* **Excerpt to read**
---*---

Of course, such criticism of government policy isn't to overlook the fact that individual people must take some sort of personal responsibility for their own predicament, always assuming that government gives them the means to do so. Being a huge enthusiast for our country's long and turbulent history, I'm only too aware that lazy, exploitative and bone-idle people have existed for hundreds, if not thousands of years, willingly taking advantage of any free handouts that might be on offer from their fellow citizens, or indeed from the State; entirely on the basis that they won't or don't have to work for it. However, history also suggests that those who are deliberately indigent or workless are very often in the minority, whilst the majority are often in that same position simply because of unforeseen individual circumstance, infirmity, age or disability, rather than through their own character defaults.
 
It cannot after all be a coincidence that significant levels of unemployment and Welfare dependency followed on directly from the massive de-industrialisation of the country by the Thatcher government in the 1980's, who then subsequently squandered billions of pounds worth of valuable North Sea oil revenues maintaining millions of former workers on the dole queues, in those areas where thriving shipbuilding, mining, steel production and fishing communities had once existed? It also cannot come as any surprise that regions that were previously some of the most affluent, by virtue of thousands of well paid skilled jobs, have now become some of the poorest, by virtue of some of the lowest paid work in the country. No doubt billions of pounds of public money was and has been poured in by central government, to help mitigate the effects of large scale de-industrialisation in certain regions, but what use are part-time unskilled supermarket jobs in areas where fishing, mining, engineering and such used to be the norm?
 
Just where is the personal job satisfaction in stacking supermarket shelves, selling mobile phones, or serving a customer with a Big Mac ready meal? Just where is the long term future in a job like that, or indeed where is the prospect for progress, to build a life, to own your own home, to buy a car, or even go on a foreign holiday once a year? And national government's wonder why the unemployed are not flocking to the likes of Tescos, Morrisons, or McDonalds to find themselves a career, but prefer instead to stay unemployed, or in full-time education, where they can then wrack up thousands of pounds worth of personal debt that in all likelihood will never be repaid?

---*---

* **Required work**
(1) In the passage on unemployment and deindustrialization, what revenues does the writer say were squandered maintaining former workers on the dole queues?
(2) Extend the passage on unemployment and deindustrialization, beginning right after its final sentence.

---*---

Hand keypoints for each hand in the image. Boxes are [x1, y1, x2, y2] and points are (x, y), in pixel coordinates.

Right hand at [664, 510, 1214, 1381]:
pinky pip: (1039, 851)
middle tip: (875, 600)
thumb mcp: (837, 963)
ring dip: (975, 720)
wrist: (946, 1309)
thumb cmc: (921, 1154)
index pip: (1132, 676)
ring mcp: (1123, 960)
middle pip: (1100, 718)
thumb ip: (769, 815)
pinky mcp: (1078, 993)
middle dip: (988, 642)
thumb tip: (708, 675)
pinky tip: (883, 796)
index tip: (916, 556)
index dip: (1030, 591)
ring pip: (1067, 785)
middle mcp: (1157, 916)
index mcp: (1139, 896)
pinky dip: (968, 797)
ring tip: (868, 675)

---*---

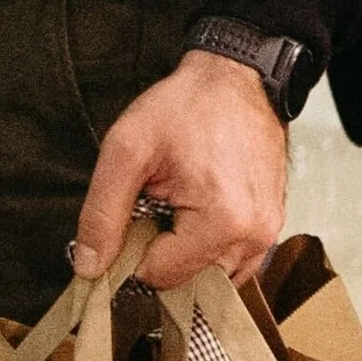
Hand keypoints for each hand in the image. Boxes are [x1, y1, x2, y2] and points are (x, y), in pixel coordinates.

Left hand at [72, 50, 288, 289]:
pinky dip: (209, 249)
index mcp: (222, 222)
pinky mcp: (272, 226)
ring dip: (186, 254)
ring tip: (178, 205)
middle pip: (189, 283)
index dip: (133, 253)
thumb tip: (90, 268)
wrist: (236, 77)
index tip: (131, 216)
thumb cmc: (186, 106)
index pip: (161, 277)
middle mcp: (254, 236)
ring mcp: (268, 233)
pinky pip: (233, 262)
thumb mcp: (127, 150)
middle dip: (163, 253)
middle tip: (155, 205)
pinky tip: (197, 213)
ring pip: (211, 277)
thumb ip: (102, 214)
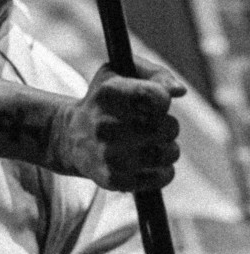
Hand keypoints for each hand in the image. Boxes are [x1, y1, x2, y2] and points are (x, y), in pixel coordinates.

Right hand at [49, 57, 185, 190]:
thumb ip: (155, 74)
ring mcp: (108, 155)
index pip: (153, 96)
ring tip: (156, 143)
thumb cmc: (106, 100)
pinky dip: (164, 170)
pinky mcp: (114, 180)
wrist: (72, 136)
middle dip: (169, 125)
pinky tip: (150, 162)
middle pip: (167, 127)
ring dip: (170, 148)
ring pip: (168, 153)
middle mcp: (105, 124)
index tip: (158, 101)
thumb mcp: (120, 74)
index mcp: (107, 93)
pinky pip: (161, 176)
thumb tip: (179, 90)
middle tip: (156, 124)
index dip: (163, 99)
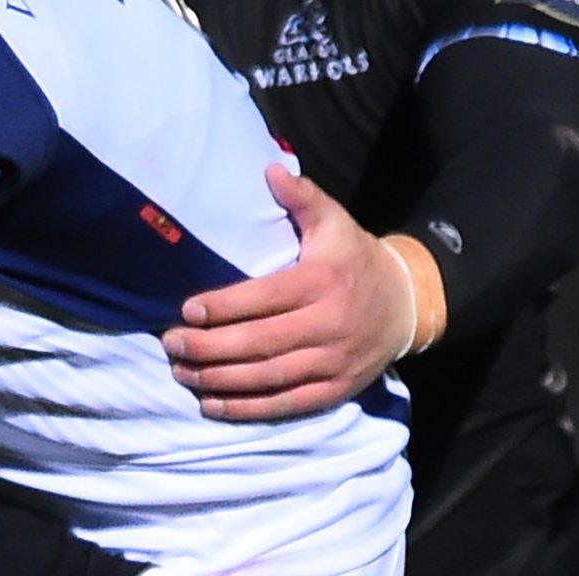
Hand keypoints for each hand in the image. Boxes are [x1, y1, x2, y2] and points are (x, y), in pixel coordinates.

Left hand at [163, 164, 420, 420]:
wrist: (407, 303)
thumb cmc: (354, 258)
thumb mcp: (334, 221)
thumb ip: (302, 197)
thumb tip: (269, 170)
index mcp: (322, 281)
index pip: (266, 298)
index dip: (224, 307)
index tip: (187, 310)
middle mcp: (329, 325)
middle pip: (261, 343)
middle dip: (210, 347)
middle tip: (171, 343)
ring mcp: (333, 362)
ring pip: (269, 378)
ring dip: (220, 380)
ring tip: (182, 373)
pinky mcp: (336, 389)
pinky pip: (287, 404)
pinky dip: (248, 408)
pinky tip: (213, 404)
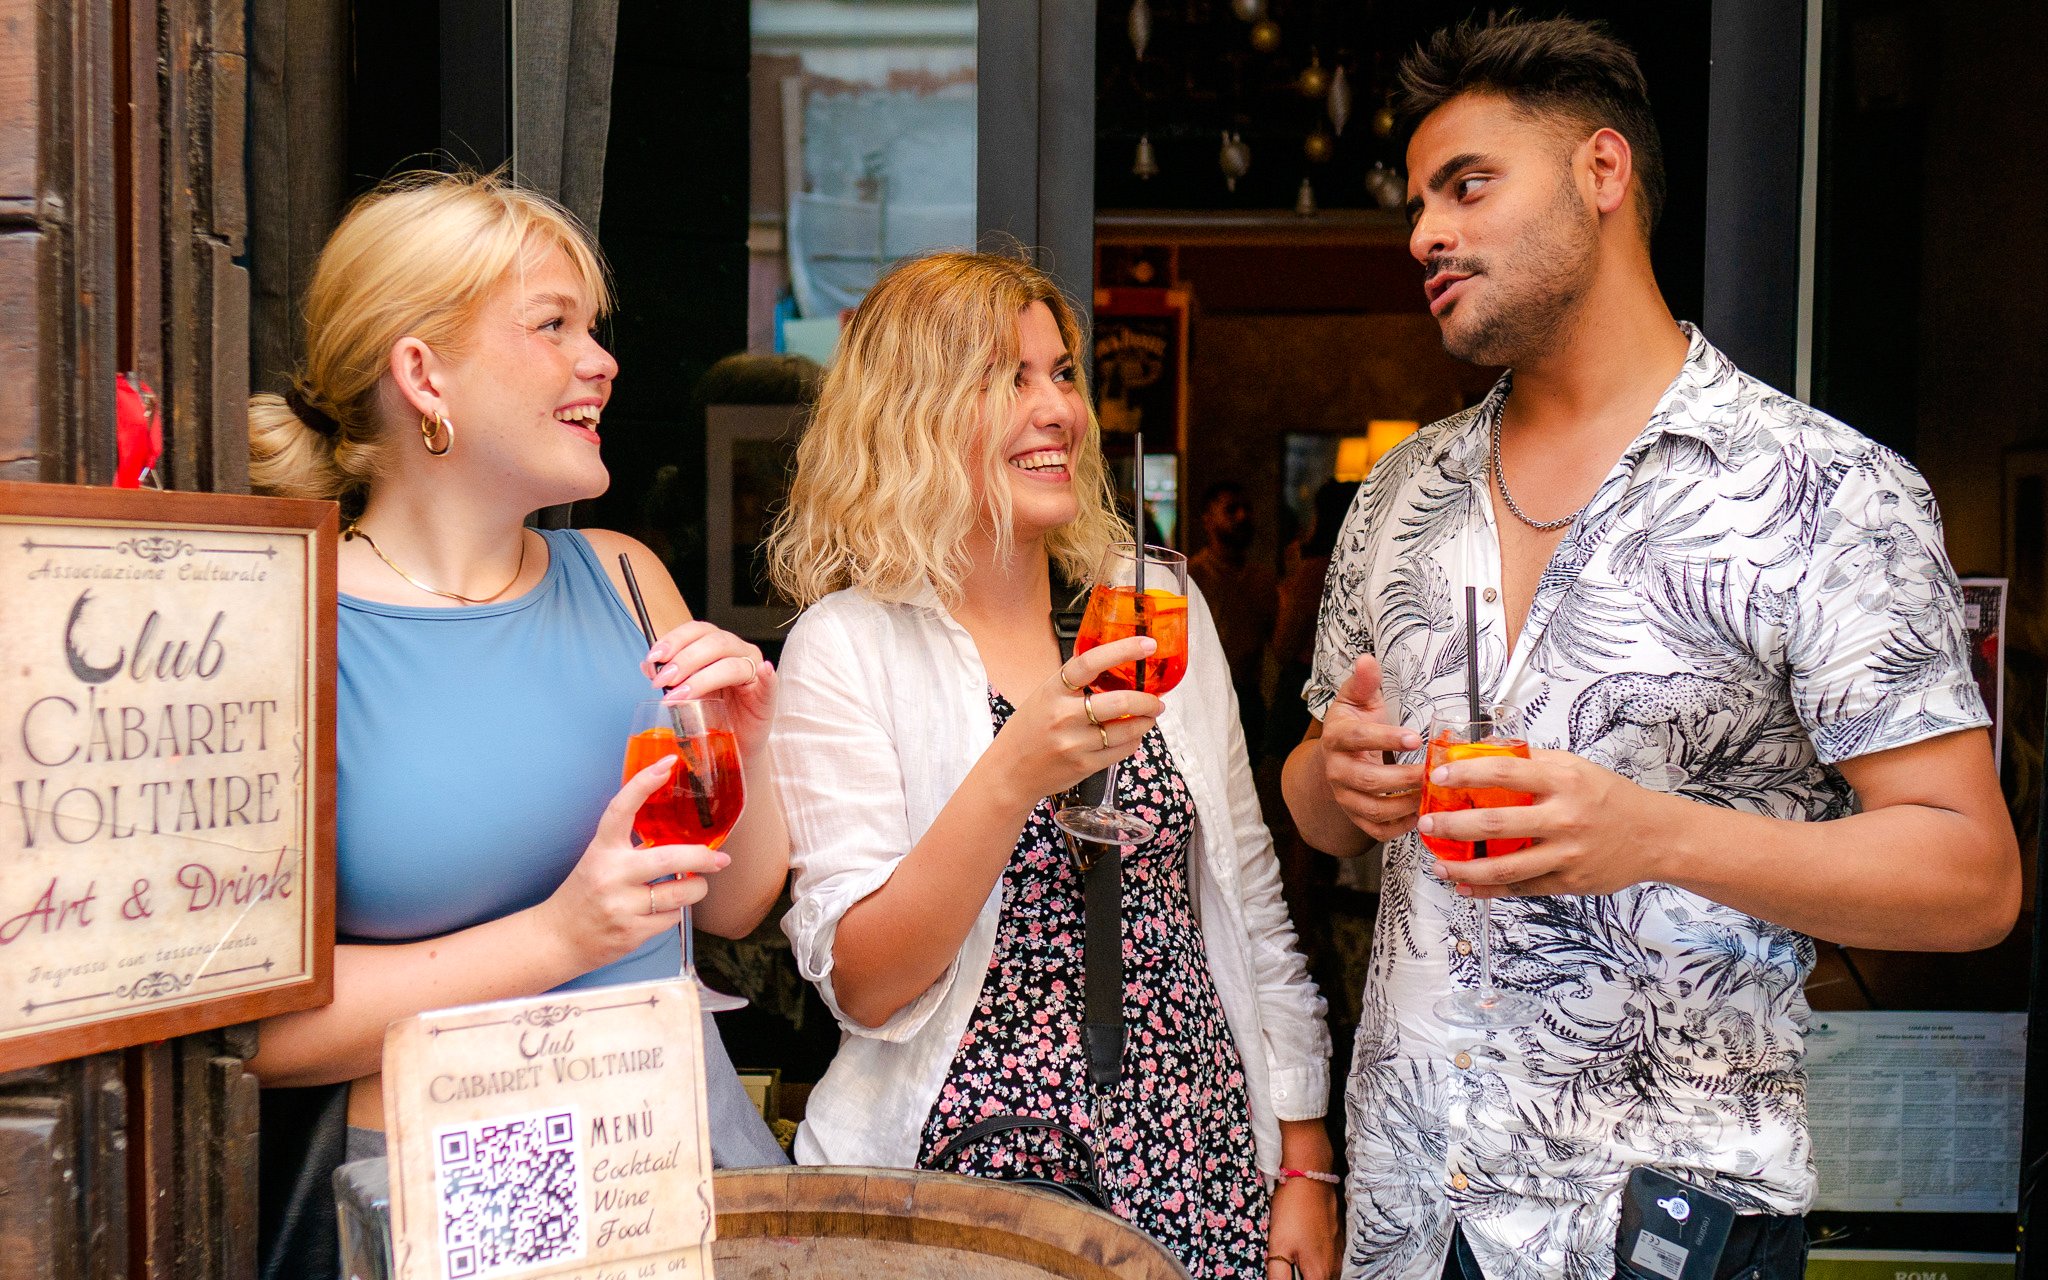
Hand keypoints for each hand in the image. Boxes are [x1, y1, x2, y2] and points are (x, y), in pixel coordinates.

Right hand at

---*---

* **Responses by task**
(1) Billions of pounds worth of North Sea oil revenues.

(2)
So just whose fault is it that some 40% of the British electorate couldn't even be bothered to cast a ballot for one of the major political parties standing in the recent General Election, thus disenfranchising themselves from our national political life? Whose fault is it that hundreds of billions of pounds worth of British taxpayer's money has been squandered over the past thirty-odd years maintaining and resuscitating former industrialised communities, which are now little better off than they were when their traditional industries were closed down and wiped out? Who was to blame for robbing Britain's children of their industrial heritage, leaving them with little option but to find low paid, low prospect careers in Britain's burgeoning retail or service sectors? Just who was responsible to creating the selfishly divided Britain, where the "haves" utterly despise the "have-nots", where the "wealthy" purposefully ignore the "poor", where the "homeowner" doesn't care about the "homeless", where the "landlord" regards his "tenant" purely as an income stream and where the billion dollar business can legitimately avoid his taxes, yet the small struggling sole proprietor cannot?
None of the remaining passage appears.